What you are asked to do:
Would you go through the records below and copy each line with the string "exploitant"?

Study material:
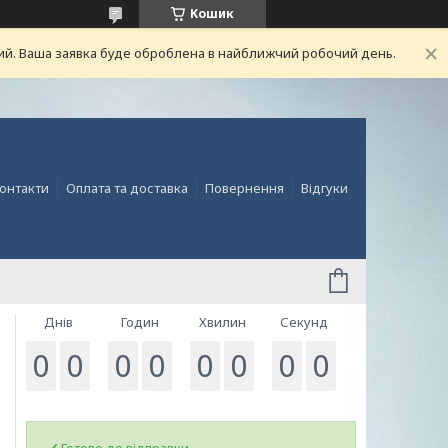
Кошик
ний. Ваша заявка буде оброблена в найближчий робочий день.
онтакти
Оплата та доставка
Повернення
Відгуки
Днів
Годин
Хвилин
Секунд
0
0
0
0
0
0
0
0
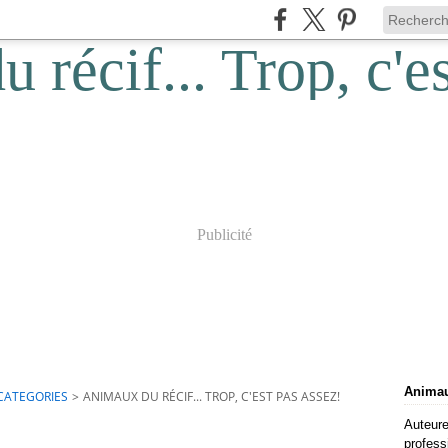
Publicité
Animaux
CATEGORIES
>
ANIMAUX DU RÉCIF... TROP, C'EST PAS ASSEZ!
Auteure
profess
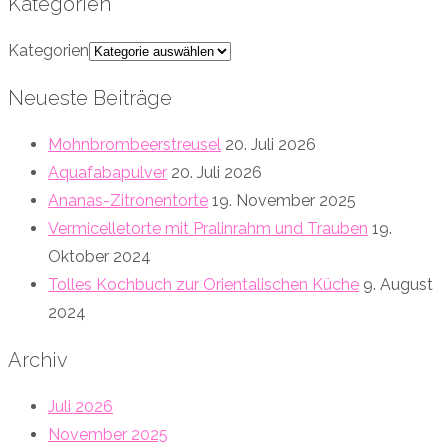
Kategorien
Kategorien
Neueste Beiträge
Mohnbrombeerstreusel
20. Juli 2026
Aquafabapulver
20. Juli 2026
Ananas-Zitronentorte
19. November 2025
Vermicelletorte mit Pralinrahm und Trauben
19.
Oktober 2024
Tolles Kochbuch zur Orientalischen Küche
9. August
2024
Archiv
Juli 2026
November 2025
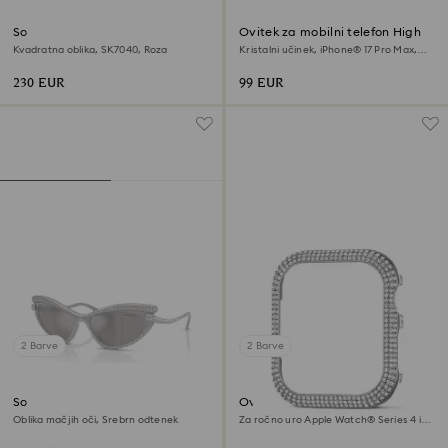
Sončna očala
Ovitek za mobilni telefon High
Kvadratna oblika, SK7040, Roza
Kristalni učinek, iPhone® 17 Pro Max,
Modra
230 EUR
99 EUR
2 Barve
2 Barve
Sončna očala
Ovitek Sparkling
Oblika mačjih oči, Srebrn odtenek
Za ročno uro Apple Watch® Series 4 in
5, 40 mm, Srebrn odtenek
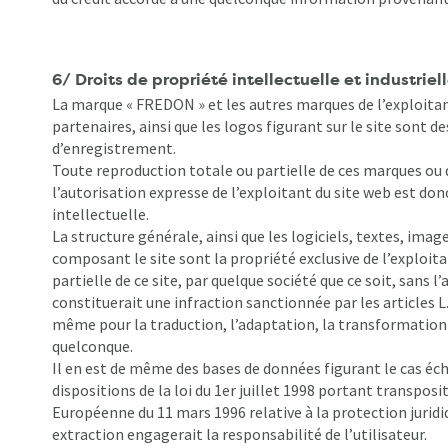
6/ Droits de propriété intellectuelle et industriel
La marque « FREDON » et les autres marques de l’exploitant
partenaires, ainsi que les logos figurant sur le site sont
d’enregistrement.
Toute reproduction totale ou partielle de ces marques ou d
l’autorisation expresse de l’exploitant du site web est donc
intellectuelle.
La structure générale, ainsi que les logiciels, textes, ima
composant le site sont la propriété exclusive de l’exploit
partielle de ce site, par quelque société que ce soit, sans l
constituerait une infraction sanctionnée par les articles L.
même pour la traduction, l’adaptation, la transformation 
quelconque.
Il en est de même des bases de données figurant le cas éch
dispositions de la loi du 1er juillet 1998 portant transposi
Européenne du 11 mars 1996 relative à la protection juridi
extraction engagerait la responsabilité de l’utilisateur.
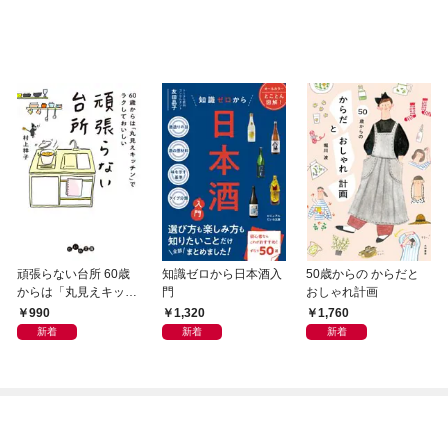
頑張らない台所 60歳
知識ゼロから日本酒入
50歳からの からだと
からは「丸見えキッチ
門
おしゃれ計画
ン」でラクしておいし
990
1,320
1,760
い
新着
新着
新着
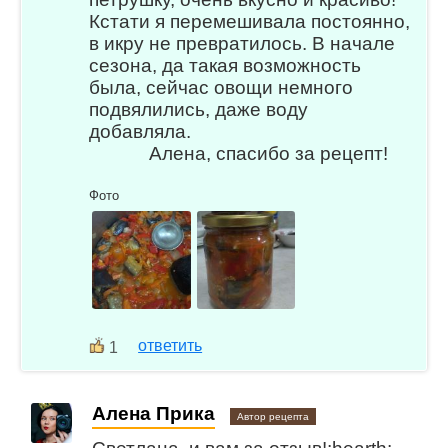
Кстати я перемешивала постоянно,
в икру не превратилось. В начале
сезона, да такая возможность
была, сейчас овощи немного
подвялились, даже воду
добавляла.
Алена, спасибо за рецепт!
Фото
ответить
1
Алена Прика
Автор рецепта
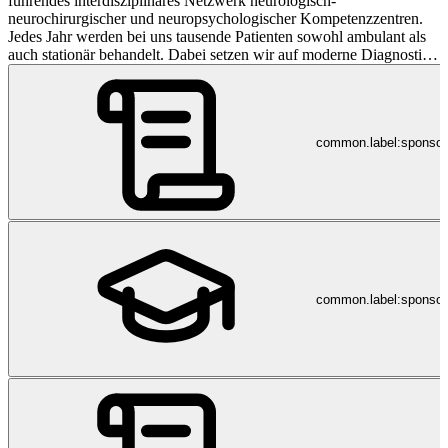
führendes interdisziplinäres Netzwerk neurologisch-
neurochirurgischer und neuropsychologischer Kompetenzzentren.
Jedes Jahr werden bei uns tausende Patienten sowohl ambulant als
auch stationär behandelt. Dabei setzen wir auf moderne Diagnostik,
individualisierte Therapie, sowie persönliche und nachhaltige
Betreuung.
common.label:sponso
common.label:sponsor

Reply:
La marque « FREDON » et les autres marques de l’exploitant
l’autorisation expresse de l’exploitant du site web est donc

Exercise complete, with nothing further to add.